Mixed-design ANOVA : 2 between-subject factors and 1 within-subject factor

Standard

Suppose you want to examine the impact of diet and exercise on pulse rate. To investigate these issues, you collect a sample of 18 individuals and group them according to their dietary preferences: meat eaters and vegetarians. You then divide each diet category into three groups, randomly assigning each group to one of three types of exercise: exercise1, exercise2, exercise 3.  In addition to these between-subjects factors, you want to include a single within-subjects factor in the analysis. Each subject’s pulse rate will be measured at three levels of exertion: intensity1, intensity2, intensity3.

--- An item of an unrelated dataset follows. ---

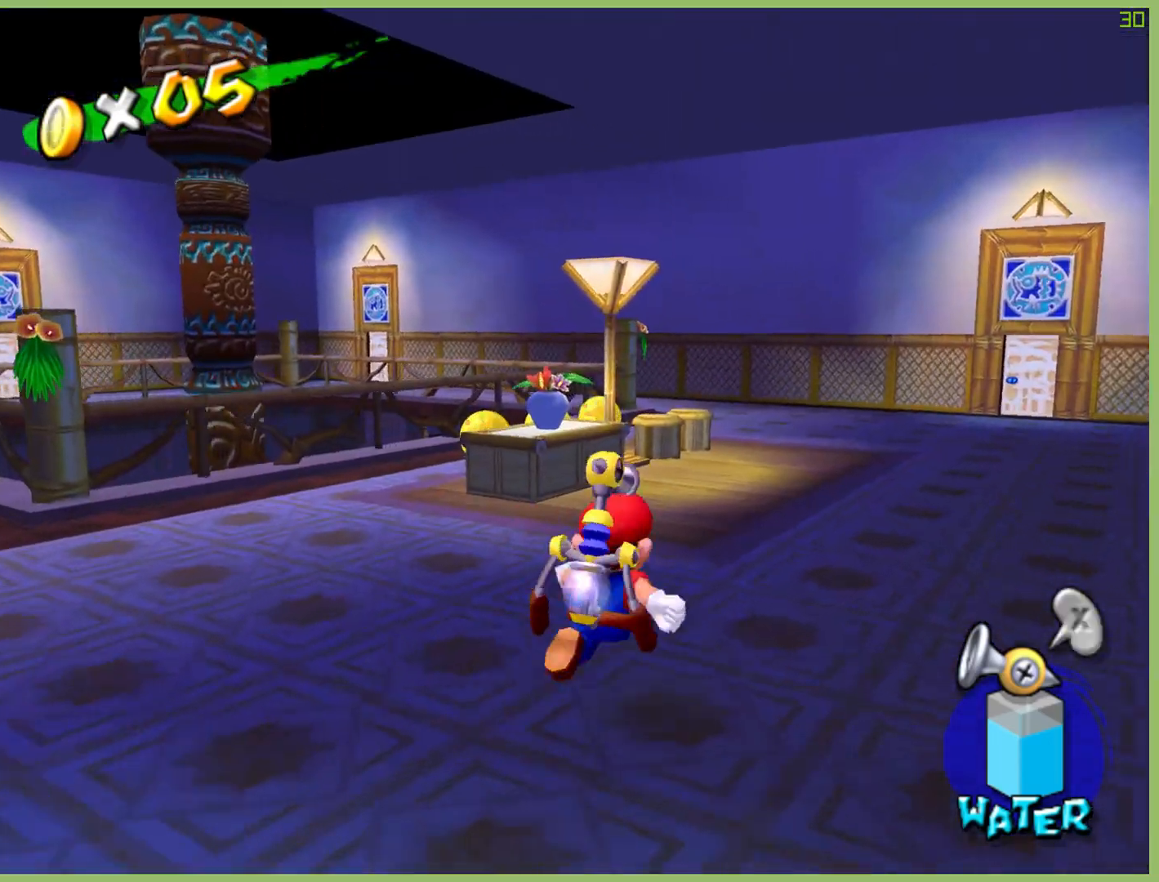
{"buttons": [], "left_stick": "left", "right_stick": "center", "button_events": []}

So we have 3 factors to work with:

  • Two between-subjects (grouping) factors: dietary preference and exercise type.
  • One within-subjects factor : intensity (of exertion)

This is what our data looks like. Onwards, then!

1 112 166 215 1
1 111 166 225 1
1 89 132 189 1
1 95 134 186 2
1 66 109 150 2
1 69 119 177 2
2 125 177 241 1
2 85 117 186 1
2 97 137 185 1
2 93 151 217 2
2 77 122 178 2
2 78 119 173 2
3 81 134 205 1
3 88 133 180 1
3 88 157 224 1
3 58 99 131 2
3 85 132 186 2
3 78 110 164 2

After reading in the file,  we give the columns appropriate names.

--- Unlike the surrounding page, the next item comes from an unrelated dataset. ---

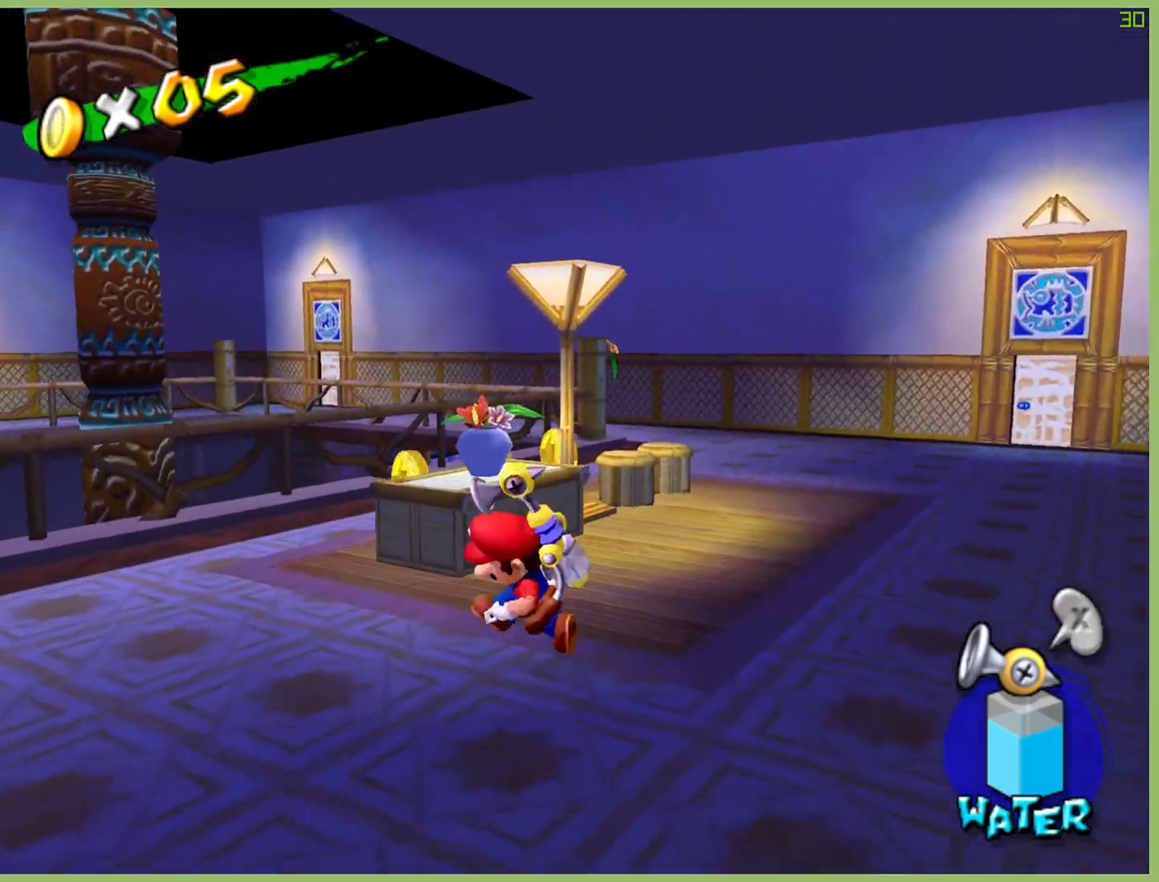
{"buttons": [], "left_stick": "up-right", "right_stick": "center", "button_events": []}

diet <- read_excel(path,col_names=F)
names(diet) <- c("subject","exercise","intensity1","intensity2","intensity3",
"diet")


Then we convert ‘exercise’,’subject’ and ‘diet’ into factors .

diet$exercise<- factor(diet$exercise)
diet$diet<- factor(diet$diet)
diet$subject <- factor(diet$subject)

For repeated measures ANOVA, the data must be in the long form . We will use the melt() form the reshape2 package to achieve this. We are now at one row per participant per condition.

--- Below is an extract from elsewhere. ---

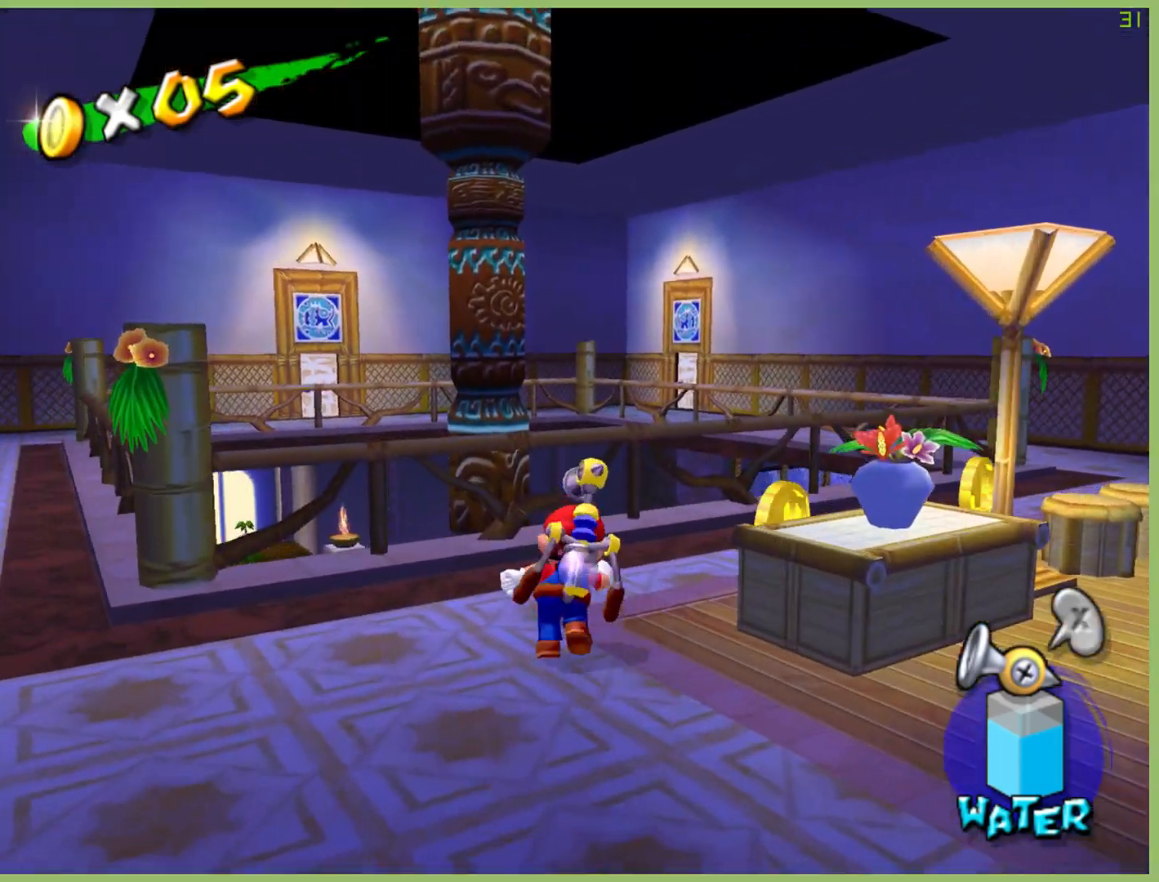
{"buttons": [], "left_stick": "up-right", "right_stick": "center", "button_events": []}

diet.long <- melt(diet, id = c("subject","diet","exercise"), 
 measure = c("intensity1","intensity2","intensity3"), 
 variable.name="intensity")

At this point we’re ready to actually construct our ANOVA.

Our anova looks like this –

mod <- aov(value ~ diet*exercise*intensity + Error(subject/intensity) , 
data=diet.long)

The asterisk specifies that we want to look at the interaction between the three factors. But since this is a repeated measures design as well, we need to specify an error term that accounts for natural variation from participant to participant.

Running a summary() on our anova above  yields the following results –

2016-09-19_16-21-54

The main conclusions we can arrive at are as follows:

  • There is a significant main effect of ‘diet’ on the pulse rate. We can conclude that a statistically significant difference exists between vegetarians and meat eaters on their overall pulse rates.
  • There is a statistically significant within-subjects main effect for intensity.
  • There is a marginally statistically significant interaction between diet and intensity. We’ll look at this later.
  • The type of exercise has no statistically significant effect on overall pulse rates.

 

Let’s plot the average pulse rate as explained by diet, exercise, and the intensity.

mean_pulse1<-with(diet.long,tapply(value,list(diet,intensity,exercise),mean))
mean_pulse1
mp1 <- stack(as.data.frame(mean_pulse1))
mp1<- separate(mp1,ind,c("Intensity","Exercise"))
mp1$Diet<- rep(seq_len(nrow(mean_pulse1)),ncol(mean_pulse1))
mp1$Diet <- factor(mp1$Diet,labels = c("Meat","Veg"))
mp1$Intensity<-factor(mp1$Intensity)
mp1$Exercise<-factor(mp1$Exercise)
ggplot(mp1,aes(Intensity,values,group=Diet,color=Diet)) + geom_line(lwd=1) + xlab("Intensity of the exercise") +
 ylab("Mean Pulse Rate") + ggtitle("Mean Pulse rate - \n Exercise Intensity vs Diet") + theme_grey()+
 facet_grid(Exercise ~.)

 

 

Rplot06.png

 

The plot agrees with our observations from earlier.

 

 

UPDATE: Understanding the Results

Earlier we had rejected a null hypothesis and concluded that change in mean pulse rate across intensity levels marginally depends upon dietary preference. Now ,we will turn our attention to the study of this interaction.

We begin by plotting an interaction plot as follows:

interaction.plot(mp1$Intensity, mp1$Diet, mp1$values , type="b", col=c("red","blue"), legend=F,
 lwd=2, pch=c(18,24),
 xlab="Exertion intensity", 
 ylab="Mean pulse rate ", 
 main="Interaction Plot")

legend("bottomright",c("Meat","Veg"),bty="n",lty=c(1,2),lwd=2,pch=c(18,24),col=c("red","blue"),title="Diet")

Rplot.png

We see that the mean pulse rate increases across exertion intensity(‘trials’) : this is the within-subject effect.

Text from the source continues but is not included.